The DANUBE Mathematical Competition

Let $a_1,a_2,\dots ,a_{51}$ be the 51 numbers with $a_1+a_2+\cdots +a_{51}=100$. On a circle of total length 100 we place 100 points such that the length of the arc between any two neighboring points (of these 100) is equal to 1. We fix one of these points and denote it by $A_1$. Then, we mark on the circle points $A_2,A_3,\dots ,A_{51}$, in this order, such that the length of each arc $A_i{A}_{i+1}$ is $a_i$ for all $i=1,50$. Clearly, the length of the arc $A_{51}{A}_1$ will be $a_{51}$.

We color the points $A_1,A_2,\dots ,A_{50}$ with blue, and the other 49 points with red. We prove that for all $k\in [1,99]$ we can find two blue points, $A_i$ and $A_j$, such that the lengths of the two arcs determined by these two points are $k$ and $100-k$. It is sufficient to prove this statement for $k\le 50$.
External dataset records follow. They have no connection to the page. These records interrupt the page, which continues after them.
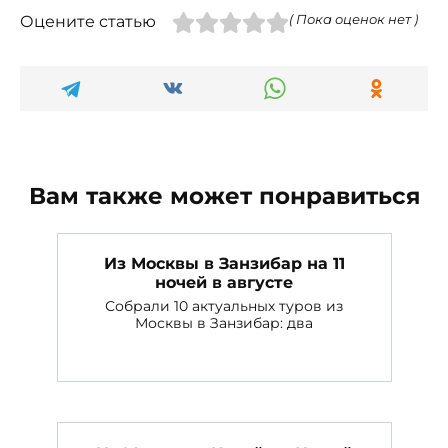
Оцените статью
( Пока оценок нет )
Вам также может понравиться
Из Москвы в Занзибар на 11
ночей в августе
Собрали 10 актуальных туров из
Москвы в Занзибар: два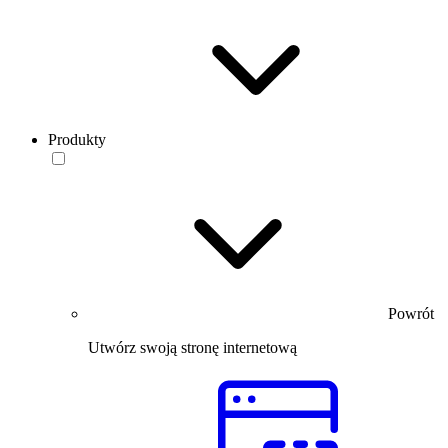
Produkty
Powrót
Utwórz swoją stronę internetową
For $k=50$ we have 51 blue points, so there must be a pair of blue points that are diametrically opposed. For $k<50$, consider for each blue point $A_j$ the points $B$ such that the length of the arc $A_{j}B$ is $k$. There are two such points for each point $A_j$. If any of these points is blue, we have found an arc $A_i{A}_j$ of length $k$. Assume all these points $B$ are red; each of these points $B$ has been considered at most twice, but each blue point uses two red ones. Thus, 51 blue points require 51 red ones, but only 49 are available. We conclude that our assumption was false, therefore an arc $A_i{A}_j$ of length $k$ must exist.

Now we cut the circle at $A_1$ and turn it into a line segment. For all $k$, we might have thus cut one of the arcs $A_i{A}_j$, either the one of length $k$ or the one of length $100-k$, but not both. Thus, for all $k$, either a line segment $A_i{A}_j$ of length $k$, or one of length $100-k$, must exist.